Eğer işçiler birkaç gün baş başa kalmak istiyorlarsa, bu esas olarak meslektaşlarıyla iyi ilişkiler sürdürmek içindir. 18-25 yaş grubundakiler arasında bu eğilim daha belirgindir, çünkü bunlar yalnızca 2,1 gün uzaktan çalışmayı önermektedir; bu da diğer tüm yaş kategorilerine göre daha azdır. “ Gençler ofise geldiklerinde daha verimli çalışma amacından ziyade öncelikle meslektaşlarıyla sosyal etkileşimde bulunmak için geliyorlar. » YDYO genel müdür yardımcısını belirtir.
Yapay zeka: Çalışanların iki ucu keskin görüşleri var
Ofislerdeki bir diğer yenilik ise yapay zeka. Ile-de-France çalışanlarının yarısı bu teknolojinin alışkanlıklarını büyük ölçüde değiştireceğine inanıyor. “ Yeni teknolojiler söz konusu olduğunda çalışanlar şirketlerin önünde yer alıyor. Onlar için yapay zekanın çalışma şekilleri üzerinde çok pratik sonuçları olacak. İyi ya da kötü, » Aude Grant’i analiz ediyor.
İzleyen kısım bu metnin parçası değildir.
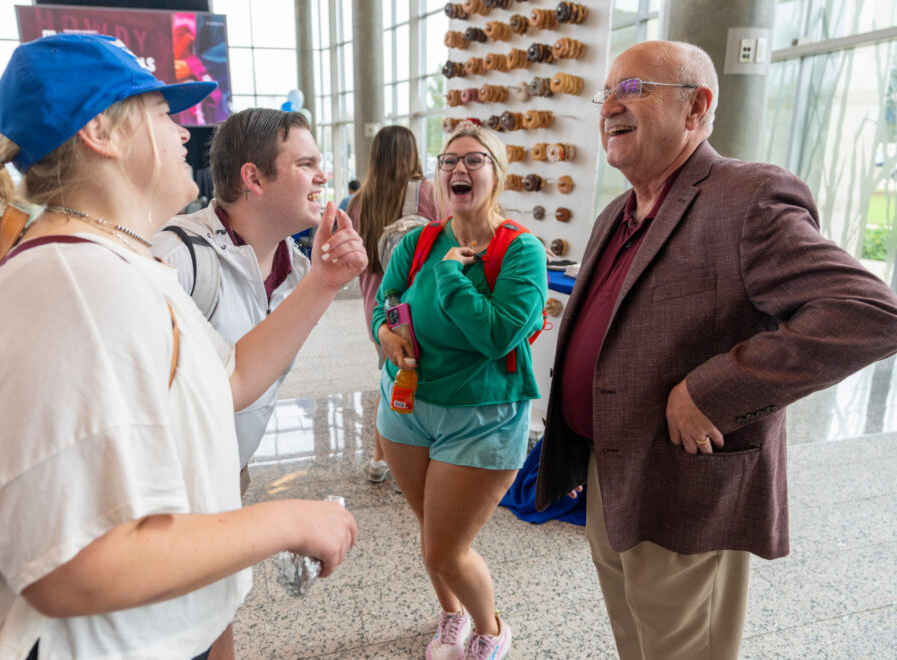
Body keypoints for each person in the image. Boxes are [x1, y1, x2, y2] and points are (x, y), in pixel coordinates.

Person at [0, 34, 363, 659]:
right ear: (101, 132)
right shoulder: (75, 285)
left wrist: (321, 284)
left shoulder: (116, 261)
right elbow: (71, 566)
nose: (184, 136)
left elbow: (227, 380)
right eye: (164, 116)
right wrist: (289, 521)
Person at [534, 40, 897, 660]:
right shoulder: (614, 216)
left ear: (696, 108)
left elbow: (867, 311)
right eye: (607, 94)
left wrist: (716, 390)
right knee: (636, 642)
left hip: (684, 492)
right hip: (609, 477)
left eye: (633, 90)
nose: (610, 108)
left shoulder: (746, 197)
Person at [373, 122, 546, 660]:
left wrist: (451, 277)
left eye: (473, 160)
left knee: (447, 548)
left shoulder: (521, 252)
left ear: (497, 174)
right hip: (405, 407)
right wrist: (384, 332)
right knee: (433, 534)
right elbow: (386, 301)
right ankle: (451, 616)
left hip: (481, 418)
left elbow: (497, 336)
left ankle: (490, 629)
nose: (458, 170)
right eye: (448, 161)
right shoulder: (420, 240)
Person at [152, 108, 323, 492]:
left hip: (230, 470)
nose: (322, 177)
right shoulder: (176, 258)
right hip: (172, 487)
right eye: (306, 164)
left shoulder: (297, 268)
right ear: (254, 178)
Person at [350, 125, 439, 482]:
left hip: (377, 307)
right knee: (420, 382)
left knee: (391, 379)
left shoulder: (359, 201)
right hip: (417, 306)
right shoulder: (428, 192)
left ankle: (378, 458)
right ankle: (413, 465)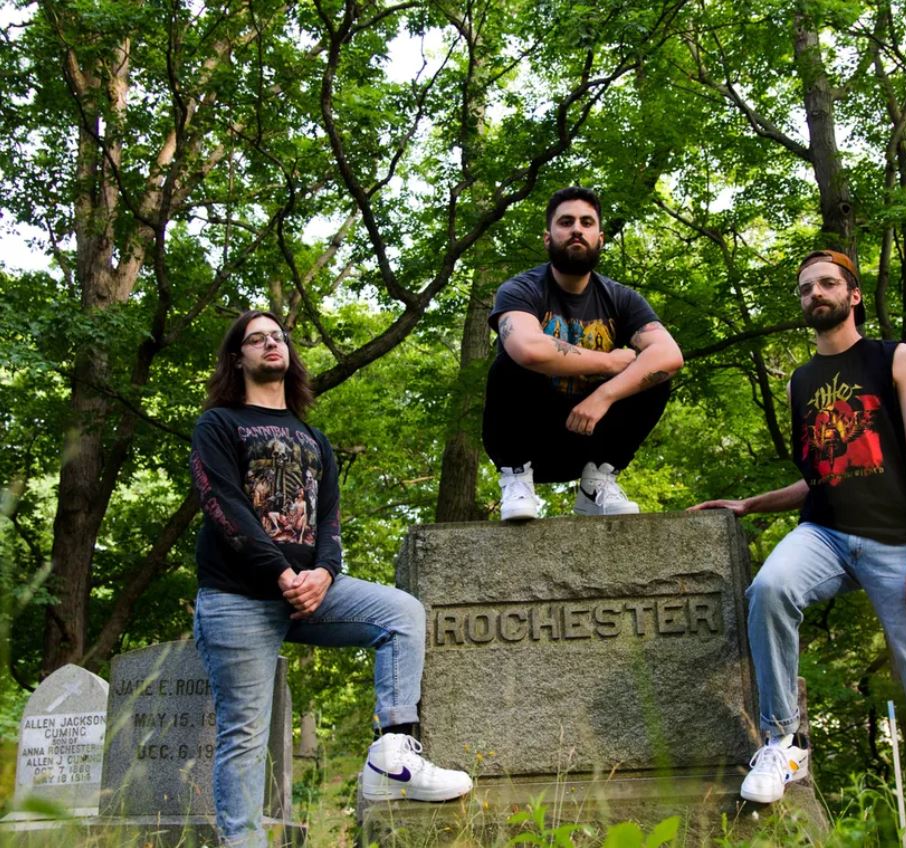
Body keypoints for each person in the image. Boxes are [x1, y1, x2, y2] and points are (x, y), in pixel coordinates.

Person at [691, 250, 906, 845]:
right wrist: (750, 504)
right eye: (806, 288)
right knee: (770, 589)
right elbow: (821, 476)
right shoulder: (801, 381)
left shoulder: (896, 358)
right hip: (824, 533)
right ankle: (783, 742)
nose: (815, 294)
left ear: (853, 295)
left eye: (827, 284)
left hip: (898, 542)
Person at [190, 310, 472, 847]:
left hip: (311, 591)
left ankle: (392, 758)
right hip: (237, 599)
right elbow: (223, 506)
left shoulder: (313, 437)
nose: (271, 343)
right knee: (245, 736)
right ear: (237, 358)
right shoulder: (219, 424)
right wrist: (282, 573)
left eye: (278, 336)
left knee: (402, 614)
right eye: (256, 339)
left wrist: (323, 572)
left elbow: (329, 521)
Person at [483, 186, 684, 520]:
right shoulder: (521, 289)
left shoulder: (622, 299)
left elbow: (669, 355)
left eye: (586, 222)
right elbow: (527, 348)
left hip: (592, 437)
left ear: (600, 238)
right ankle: (516, 478)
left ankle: (597, 484)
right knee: (509, 364)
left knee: (653, 373)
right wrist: (609, 361)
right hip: (531, 437)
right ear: (548, 237)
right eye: (566, 222)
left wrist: (604, 395)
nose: (577, 229)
Ve bunun iyi bir nedeni var: 10 çalışandan 4’ünden fazlası yapay zekanın daha verimli çalışmalarına olanak sağlayacağını düşünüyorsa, çalışanların %44’ü önümüzdeki on yıl içinde yeni teknolojilerin ofis işlerinin çoğunun yerini alacağını düşünüyor. Bu konuda en isteksiz olan yine gençler oluyor. Geçtiğimiz Temmuz ayında yapay zekanın iş tutma üzerindeki etkisinden endişe duyan OECD’ye göre haklı olarak öyle. Kuruluş, işlerin yüzde 27’sinin yapay zekanın benimsenmesinin ardından ortadan kaybolabilecek mesleklere karşılık geldiğini düşünüyor.
Ve işleri devam etse bile, 25 yaşın altındaki çalışanların %40’ından fazlası, uzaktan çalışırken kendilerini incelemek için web kameralarının sürekli açık olacağını düşünüyor. Gençler “özgür olmak istiyor. Bu yeni teknolojilerin çalışma şekillerini kontrol etmesinden korkuyorlar” diye belirtiyor Aude Grant. Peki insanlık dışı çalışmanın gelişini öngörmeli miyiz? Tam olarak değil. 2013’ten ve barometrenin oluşturulmasından bu yana ofis, temel olarak algılanan bir sosyalleşme yeri olmaya devam ediyor. Çalışanların yarısı şöyle düşünüyor: gelecekte iş yerinde birbirimizle konuşmak için daha fazla zaman ayıracağız » Hatta 25 yaşın altındakilerin %70’i böyle düşünüyor.